**SELECTED PASSAGE:**
-- Begin --

Friday, 23 January 2015

Today's High Court hearing on SCCRC Megrahi application

[What follows is the report on the BBC News website of today’s (purely procedural) hearing in the High Court of Justiciary before Lady Dorrian:]

A High Court judge has been asked if families of some of the victims of the 1988 Lockerbie bombing can launch an appeal on behalf of the only man convicted of the atrocity.

It is the latest attempt by relatives to bring the case back to court.

The families want the conviction of Abdelbaset Ali al-Megrahi overturned.

Lady Dorrian has now ordered that a hearing should take place to decide whether they can pursue an appeal on his behalf.

The Scottish Criminal Cases Review Commission (SCCRC) wants guidance on the legal status of the relatives of those who lost their lives in the atrocity.

After hearing submissions from legal teams, Lady Dorrian arranged a hearing to take place on 27 March.

Al-Megrahi died three years ago, having abandoned his own second appeal brought by the SCCRC.

The SCCRC is considering a joint application from members of Megrahi's family and the Justice for Megrahi campaign group, which includes relatives of British victims of the bombing, to review the conviction.

It previously said that despite repeated requests, members of Megrahi's family had failed to provide "appropriate evidence" supporting their involvement in the application.

The SCCRC concluded that the application was being "actively supported" only by the members of the victims' families.

Previous court decisions have meant that only the executor of a dead person's estate or their next of kin could proceed with such a posthumous application. [RB: This is incorrect. There are no Scottish judicial decisions one way or the other on this issue. That is why the SCCRC feel the need to seek guidance.]

The SCCRC wants to determine if a member of the victims' families - such as Dr Jim Swire, who lost his daughter in the bombing - might be classed as a "person with a legitimate interest to pursue an appeal" if the case is referred back to the High Court.

Dr Swire and Aamer Anwar, solicitor for the Megrahi family, were among those at court for the latest hearing.

Mr Anwar said: "We would submit that the commission are wrong and that we remain instructed by members of the Megrahi family as well as the British relatives.

"We have been in communication with the Megrahi family, both via intermediaries and directly.

"Communication is hampered by an extremely dangerous situation in Libya, a situation referred to in December by the Lord Advocate, by way of an explanation for lack of any progress in relation to investigations into the Lockerbie atrocity."

He added that with regards to the rights of the victims' families to pursue an appeal there was a "fundamental duty" to protect the rights of victims of crime.

"It is submitted that the families of the victims have as much right to make an application for referral as the family of Mr al-Megrahi," he said.

"Finality and certainty in the Megrahi case is unlikely ever to be achieved unless a referral is made to the Appeal Court."

-- End --

[Extracted data entries]

-- Begin --

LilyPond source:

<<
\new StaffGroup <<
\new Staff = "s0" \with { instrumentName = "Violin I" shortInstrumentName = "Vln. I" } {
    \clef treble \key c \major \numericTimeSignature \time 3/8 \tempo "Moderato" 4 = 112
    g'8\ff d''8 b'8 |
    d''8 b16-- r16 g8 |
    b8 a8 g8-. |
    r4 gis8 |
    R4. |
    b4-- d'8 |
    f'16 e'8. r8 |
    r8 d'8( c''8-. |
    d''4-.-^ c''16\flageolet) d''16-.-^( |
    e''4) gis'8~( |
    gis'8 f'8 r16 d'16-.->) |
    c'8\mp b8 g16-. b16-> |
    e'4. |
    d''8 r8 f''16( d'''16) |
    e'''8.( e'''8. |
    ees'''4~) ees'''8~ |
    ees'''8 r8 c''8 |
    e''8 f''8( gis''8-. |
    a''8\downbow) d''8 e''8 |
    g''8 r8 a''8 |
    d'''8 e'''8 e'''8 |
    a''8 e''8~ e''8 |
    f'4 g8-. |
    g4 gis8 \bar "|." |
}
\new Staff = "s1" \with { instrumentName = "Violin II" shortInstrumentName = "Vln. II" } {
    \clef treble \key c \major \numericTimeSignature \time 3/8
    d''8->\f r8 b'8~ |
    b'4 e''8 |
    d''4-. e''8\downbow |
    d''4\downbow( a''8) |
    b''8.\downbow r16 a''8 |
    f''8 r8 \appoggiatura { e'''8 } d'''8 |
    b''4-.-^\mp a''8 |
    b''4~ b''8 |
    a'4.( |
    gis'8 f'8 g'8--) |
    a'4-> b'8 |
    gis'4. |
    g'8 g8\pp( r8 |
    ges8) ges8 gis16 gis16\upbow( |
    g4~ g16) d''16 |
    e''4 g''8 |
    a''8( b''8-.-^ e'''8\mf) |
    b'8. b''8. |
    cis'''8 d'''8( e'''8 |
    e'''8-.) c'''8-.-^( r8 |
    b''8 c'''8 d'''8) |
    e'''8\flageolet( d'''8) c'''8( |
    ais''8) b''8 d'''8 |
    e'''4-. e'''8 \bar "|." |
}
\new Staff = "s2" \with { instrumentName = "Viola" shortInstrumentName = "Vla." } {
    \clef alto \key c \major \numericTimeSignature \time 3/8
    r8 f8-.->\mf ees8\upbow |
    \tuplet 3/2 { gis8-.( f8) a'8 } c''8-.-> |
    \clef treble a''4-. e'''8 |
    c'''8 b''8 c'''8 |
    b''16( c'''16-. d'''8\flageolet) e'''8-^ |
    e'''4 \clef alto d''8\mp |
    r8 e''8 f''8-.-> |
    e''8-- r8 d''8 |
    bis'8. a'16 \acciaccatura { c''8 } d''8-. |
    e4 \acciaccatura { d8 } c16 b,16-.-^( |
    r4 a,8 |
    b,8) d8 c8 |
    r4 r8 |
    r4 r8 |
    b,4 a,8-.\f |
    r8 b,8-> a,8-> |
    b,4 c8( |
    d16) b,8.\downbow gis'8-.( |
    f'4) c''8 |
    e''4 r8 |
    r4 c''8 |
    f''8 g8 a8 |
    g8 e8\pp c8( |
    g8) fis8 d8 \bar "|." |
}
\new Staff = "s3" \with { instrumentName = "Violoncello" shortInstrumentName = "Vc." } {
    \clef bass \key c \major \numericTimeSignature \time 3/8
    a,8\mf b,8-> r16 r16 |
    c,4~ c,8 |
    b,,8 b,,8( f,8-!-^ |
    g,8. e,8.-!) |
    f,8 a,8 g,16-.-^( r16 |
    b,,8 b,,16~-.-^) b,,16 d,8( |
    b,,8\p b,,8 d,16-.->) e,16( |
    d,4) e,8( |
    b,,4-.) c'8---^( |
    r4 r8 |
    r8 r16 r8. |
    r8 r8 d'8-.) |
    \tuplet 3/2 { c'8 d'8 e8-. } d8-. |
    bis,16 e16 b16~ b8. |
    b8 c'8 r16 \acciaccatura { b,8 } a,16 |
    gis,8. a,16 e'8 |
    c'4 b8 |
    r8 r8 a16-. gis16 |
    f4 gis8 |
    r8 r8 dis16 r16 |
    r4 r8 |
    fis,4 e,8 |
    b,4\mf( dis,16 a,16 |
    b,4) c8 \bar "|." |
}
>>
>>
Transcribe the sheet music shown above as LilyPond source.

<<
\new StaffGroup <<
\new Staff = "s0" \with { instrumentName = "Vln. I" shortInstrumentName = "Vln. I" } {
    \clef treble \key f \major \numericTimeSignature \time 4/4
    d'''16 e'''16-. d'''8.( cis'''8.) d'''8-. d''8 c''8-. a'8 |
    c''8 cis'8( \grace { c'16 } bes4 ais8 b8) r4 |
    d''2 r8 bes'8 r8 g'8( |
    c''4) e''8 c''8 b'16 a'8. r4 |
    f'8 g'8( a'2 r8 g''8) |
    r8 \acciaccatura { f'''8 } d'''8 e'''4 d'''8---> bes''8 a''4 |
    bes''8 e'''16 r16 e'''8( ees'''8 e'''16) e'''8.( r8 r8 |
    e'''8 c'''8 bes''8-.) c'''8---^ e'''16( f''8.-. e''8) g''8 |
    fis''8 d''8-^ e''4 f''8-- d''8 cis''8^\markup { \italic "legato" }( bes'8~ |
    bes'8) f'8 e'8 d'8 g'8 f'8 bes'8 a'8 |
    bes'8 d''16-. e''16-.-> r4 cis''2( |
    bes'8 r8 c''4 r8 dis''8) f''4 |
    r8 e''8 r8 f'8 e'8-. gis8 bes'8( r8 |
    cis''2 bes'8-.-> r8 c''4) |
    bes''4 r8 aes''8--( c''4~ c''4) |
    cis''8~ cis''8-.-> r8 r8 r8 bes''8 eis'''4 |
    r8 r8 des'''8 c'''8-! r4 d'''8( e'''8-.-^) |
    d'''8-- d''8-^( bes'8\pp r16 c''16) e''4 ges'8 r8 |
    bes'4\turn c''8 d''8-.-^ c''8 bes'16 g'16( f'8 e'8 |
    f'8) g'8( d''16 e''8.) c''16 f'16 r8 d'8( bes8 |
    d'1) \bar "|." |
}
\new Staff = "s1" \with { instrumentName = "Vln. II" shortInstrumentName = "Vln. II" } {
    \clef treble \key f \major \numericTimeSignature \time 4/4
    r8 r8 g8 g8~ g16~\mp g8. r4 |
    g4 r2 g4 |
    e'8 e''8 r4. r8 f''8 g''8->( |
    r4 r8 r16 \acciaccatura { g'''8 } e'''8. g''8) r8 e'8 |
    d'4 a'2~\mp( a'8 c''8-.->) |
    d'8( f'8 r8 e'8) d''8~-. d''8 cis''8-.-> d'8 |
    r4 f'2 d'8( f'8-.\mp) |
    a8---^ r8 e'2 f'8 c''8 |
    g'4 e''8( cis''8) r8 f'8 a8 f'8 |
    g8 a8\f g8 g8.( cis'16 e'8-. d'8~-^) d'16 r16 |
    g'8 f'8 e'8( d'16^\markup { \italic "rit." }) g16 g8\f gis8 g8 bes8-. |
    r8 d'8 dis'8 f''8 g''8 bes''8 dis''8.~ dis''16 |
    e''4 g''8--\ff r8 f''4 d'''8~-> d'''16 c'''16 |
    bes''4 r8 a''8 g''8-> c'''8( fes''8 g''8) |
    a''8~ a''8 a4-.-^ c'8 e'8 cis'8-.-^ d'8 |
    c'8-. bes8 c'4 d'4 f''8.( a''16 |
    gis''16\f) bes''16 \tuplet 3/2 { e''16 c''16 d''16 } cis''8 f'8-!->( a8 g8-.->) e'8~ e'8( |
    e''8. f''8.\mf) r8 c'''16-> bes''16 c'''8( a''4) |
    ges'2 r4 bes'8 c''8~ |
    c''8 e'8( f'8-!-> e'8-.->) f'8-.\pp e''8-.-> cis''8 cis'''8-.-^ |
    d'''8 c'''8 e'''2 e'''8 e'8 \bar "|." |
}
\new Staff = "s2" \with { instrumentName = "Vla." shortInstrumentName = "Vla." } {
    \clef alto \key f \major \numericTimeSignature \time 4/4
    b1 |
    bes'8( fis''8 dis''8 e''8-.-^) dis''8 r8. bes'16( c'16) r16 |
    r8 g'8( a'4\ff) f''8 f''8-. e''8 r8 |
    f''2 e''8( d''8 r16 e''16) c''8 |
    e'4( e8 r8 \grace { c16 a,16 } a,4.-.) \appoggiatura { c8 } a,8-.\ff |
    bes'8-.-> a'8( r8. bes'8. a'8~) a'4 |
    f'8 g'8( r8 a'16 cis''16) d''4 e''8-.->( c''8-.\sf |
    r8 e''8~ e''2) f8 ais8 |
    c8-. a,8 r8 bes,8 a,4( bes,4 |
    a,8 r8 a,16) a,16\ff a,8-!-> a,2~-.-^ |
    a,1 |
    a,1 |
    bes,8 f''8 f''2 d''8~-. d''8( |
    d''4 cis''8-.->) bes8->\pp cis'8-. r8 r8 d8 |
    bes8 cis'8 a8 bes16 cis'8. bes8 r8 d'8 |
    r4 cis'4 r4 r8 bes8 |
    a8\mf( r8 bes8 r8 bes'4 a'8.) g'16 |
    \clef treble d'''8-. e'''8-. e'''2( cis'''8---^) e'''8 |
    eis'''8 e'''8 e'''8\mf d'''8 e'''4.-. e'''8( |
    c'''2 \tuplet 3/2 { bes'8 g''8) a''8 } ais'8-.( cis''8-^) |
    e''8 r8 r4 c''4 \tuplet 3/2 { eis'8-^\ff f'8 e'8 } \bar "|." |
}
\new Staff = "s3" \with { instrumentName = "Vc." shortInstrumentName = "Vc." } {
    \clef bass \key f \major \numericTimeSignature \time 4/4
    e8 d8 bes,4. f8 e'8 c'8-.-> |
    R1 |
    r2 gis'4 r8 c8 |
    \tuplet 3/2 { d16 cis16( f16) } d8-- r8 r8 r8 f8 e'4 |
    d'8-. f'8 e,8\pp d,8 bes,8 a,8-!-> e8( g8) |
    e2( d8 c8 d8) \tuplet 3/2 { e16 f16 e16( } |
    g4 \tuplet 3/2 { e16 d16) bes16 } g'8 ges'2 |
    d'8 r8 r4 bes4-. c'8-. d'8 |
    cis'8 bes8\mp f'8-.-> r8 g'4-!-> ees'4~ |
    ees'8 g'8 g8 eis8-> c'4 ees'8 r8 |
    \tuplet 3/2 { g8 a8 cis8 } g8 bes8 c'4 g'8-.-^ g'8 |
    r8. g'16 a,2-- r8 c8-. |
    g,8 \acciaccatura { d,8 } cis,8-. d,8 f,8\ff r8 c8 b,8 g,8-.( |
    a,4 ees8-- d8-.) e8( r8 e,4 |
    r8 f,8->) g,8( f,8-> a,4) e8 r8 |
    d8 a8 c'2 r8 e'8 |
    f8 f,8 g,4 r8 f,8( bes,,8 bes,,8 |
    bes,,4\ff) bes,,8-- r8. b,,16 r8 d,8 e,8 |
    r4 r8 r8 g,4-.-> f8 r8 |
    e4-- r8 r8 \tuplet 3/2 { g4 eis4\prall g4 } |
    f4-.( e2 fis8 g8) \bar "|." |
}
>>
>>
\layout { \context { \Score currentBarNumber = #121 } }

-- End --

**TASK INSTRUCTIONS:**
1 > Report how many lines of the entries contain the string "grace", with case counting. Give only the number.
2 > Continue the report on the Lockerbie appeal hearing, starting right after its final sentence.

**RESPONSES IN ORDER:**
1 > 2

2 >
  1. It's not especially unreasonable for the SCCRC to seek clarity in this matter. What is unreasonable is for the Crown Office to oppose the application, as it is reported elsewhere it intends to do.

    Frank Mulholland has repeatedly insisted that the only place to review this much criticised verdict is in court, and that the mechanism for doing that is by way of an application for a fresh appeal. At every stage of the way he has indicated that the relatives of the victims were the people he envisaged making this application. The hurdle of getting the Megrahi family to make the application was never so much as mentioned. (Indeed he at one point indicated that Justice for Megrahi could make such an application if they wanted to. Which was nonsense, but that didn't matter if it served his purpose of being gratuitously offensive to that group.)

    It would be absolutely outrageous if the Crown Office were to seek actively to oppose the right of the victims' relatives to make this application, after years of virtually taunting them to "bring it on!", and of rejecting all other suggested avenues to progress the case on the grounds that such an application was the only proper way to proceed.

    It certainly gives the lie to their outwardly-expressed confidence that the conviction would be upheld on appeal. As of course anyone at all familiar with the case realises, the conviction is a dead duck and the Crown would be well advised simply to announce it did not intend to contest any appeal and save us all a pile of money.

    1. To be fair to the Crown Office (which I invariably am, of course) I think its stance has been misreported in the media. At today's hearing the Crown's position was that it was entirely a matter for the SCCRC to decide whether the case should be referred back to the court. If there was a reference back, the Crown would vigorously uphold the conviction in that appeal.

    2. I'm pleased to hear that. I may have done the Crown Office a disservice, but considering their usual standard of behaviour in this case, I'm not especially repentant.

      I hope Aamer is considering pointing out to the review hearing that the Crown Office has consistently taken the line that a new appeal application is the only available, and indeed the right and proper route to have all the doubts about the conviction examined. And that in this context the application has always been referred to in the context of its being made by the relatives of the victims.

    3. Assuming the new appeal does get to court (which is probably assuming quite a lot at this stage), it will be interesting to see how the Crown's vigorous defence of the conviction plays out. Is this what they're supposed to do, anyway? Aren't they supposed to look at the new evidence and fold if it completely destroys their case?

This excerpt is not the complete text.